Rep. Andrew Gray, an Anchorage Democrat, speak to a crowd outside at the steps of the Alaska State Capitol in January. Gray introduced a bill Monday that would make short-term rental registration a requirement and limit operators to just one unit per person in Alaska. (Mark Sabbatini/ Juneau Empire File)

Rep. Andrew Gray, an Anchorage Democrat, speak to a crowd outside at the steps of the Alaska State Capitol in January. Gray introduced a bill Monday that would make short-term rental registration a requirement and limit operators to just one unit per person in Alaska. (Mark Sabbatini/ Juneau Empire File)

Lawmaker introduces bill to require short-term rental registry, limits in Alaska

The bill would limit units to one per person beginning January 2025.

A bill that would make short-term rental registration a requirement and limit operators to just one unit per person in Alaska was introduced in the Alaska House of Representatives on Monday with just a few short weeks remaining in the session.

The bill’s sponsor, Rep. Andrew Gray, an Anchorage Democrat, told the Empire Wednesday he believes the bill will have a direct impact on increasing the supply of housing in Alaska and slowing down the rate of short-term rental growth.

“We don’t have enough available affordable housing here in Alaska,” he told the Empire. “I ran on affordable housing and it is my priority as a legislator to do what I can to incentivize more affordable housing in the state.”

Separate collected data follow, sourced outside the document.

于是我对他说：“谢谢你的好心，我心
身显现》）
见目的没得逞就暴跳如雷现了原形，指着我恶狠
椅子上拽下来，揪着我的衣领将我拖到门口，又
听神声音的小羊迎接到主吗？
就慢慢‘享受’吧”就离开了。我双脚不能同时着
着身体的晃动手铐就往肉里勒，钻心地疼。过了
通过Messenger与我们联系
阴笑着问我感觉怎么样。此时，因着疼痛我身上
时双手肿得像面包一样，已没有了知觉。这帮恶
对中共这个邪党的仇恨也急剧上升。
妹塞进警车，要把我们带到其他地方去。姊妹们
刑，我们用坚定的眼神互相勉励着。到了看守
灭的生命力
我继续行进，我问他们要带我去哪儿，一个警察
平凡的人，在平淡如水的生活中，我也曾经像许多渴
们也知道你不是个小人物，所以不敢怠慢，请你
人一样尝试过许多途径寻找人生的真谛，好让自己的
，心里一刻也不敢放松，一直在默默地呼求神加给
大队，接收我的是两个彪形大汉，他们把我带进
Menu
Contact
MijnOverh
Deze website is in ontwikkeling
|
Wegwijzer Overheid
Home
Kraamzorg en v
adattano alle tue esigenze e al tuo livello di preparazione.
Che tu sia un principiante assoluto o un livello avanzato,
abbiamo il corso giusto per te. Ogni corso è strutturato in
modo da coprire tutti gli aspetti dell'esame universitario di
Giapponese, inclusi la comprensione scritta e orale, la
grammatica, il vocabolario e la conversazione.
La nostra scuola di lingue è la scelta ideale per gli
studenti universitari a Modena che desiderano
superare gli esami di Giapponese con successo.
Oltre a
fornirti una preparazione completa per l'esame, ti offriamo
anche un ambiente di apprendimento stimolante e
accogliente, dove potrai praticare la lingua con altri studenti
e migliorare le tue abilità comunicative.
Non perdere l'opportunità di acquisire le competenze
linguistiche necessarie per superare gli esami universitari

The bill seeks to make all short-term rental operators register their units with the state of Alaska, beginning in January 2025. There would be a fee to register, according to the bill, but the amount is not outlined at this time. According to Gray, he wants the registration to be cost-neutral.

The bill also seeks to limit the number of short-term rentals to just one unit per person. Gray said the proposed limit has already faced pushback.

Gray said it should be noted that if an operator owns more than one unit prior to the bill going into effect, the person will still be able to operate those additional units. Currently, in Alaska, there is no limit on the number of short-term rentals a single person can operate.

“If you own four at the time of the bill, you keep them, but going forward, you can only register one,” he said. “I know people who own short-term rentals are going to be upset with me, but we have to face the fact that people are unable to buy homes and that apartments are going up at rates that are unsustainable.”

When asked if he was worried about operators rushing to buy additional units before the bill goes into effect, he said he wasn’t.

“The average price of homes in Alaska — in Juneau — is the reason I’m not worried about someone going out to buy a bunch,” he said. “They can’t afford it — because the price of homes is already too high.”

According to city data in Juneau, the median assessed value for a home in 2020 was around $429,000. In 2022, the median was around $527,000 — that equates to a 23% increase in just two years.

Gray said he introduced the bill now with the forethought that it will be passed in a future session rather than in the remaining weeks of this one. He said by introducing it now, it will give him more time throughout the summer and fall to speak with more experts and legislators before he “hits the ground running” in an upcoming session.

“If we want more available housing now, we simply have to limit the number of short-term rentals,” he said. “I think we have to do something, I think that it is absolutely imperative that we do something.”

Rep. Sara Hannan, a Juneau Democrat, told the Empire she is still reviewing the bill and did not have a comment at this time.

The impact of short-term rentals on the availability of affordable housing has been a topic of discussion at the local level, too.

In a recent study commissioned by the City and Borough of Juneau, data indicated that on one given day in mid-February, there were an estimated 577 active and intermittent listings of short-term rentals across Juneau.

[City considers short-term rental registration requirement]

Following the data being shared with the Assembly in early March, members OK’d the city to begin drafting an ordinance that would effectively make it a requirement to register short-term rentals with the city.

Assembly member Carole Triem told the Empire Wednesday that she liked the overall idea of Gray’s bill, but said she thinks when it comes to limitations, it should be up to each municipality, not the state to decide.

“I mean I would prefer that we have the ability to choose a limit, and the more control we could have versus the state dictating what we do would be better,” she said.

Triem said the idea to pass some type of short-term rental registration requirement is a priority for the Assembly and expects movement toward that turning into reality to happen in the coming months.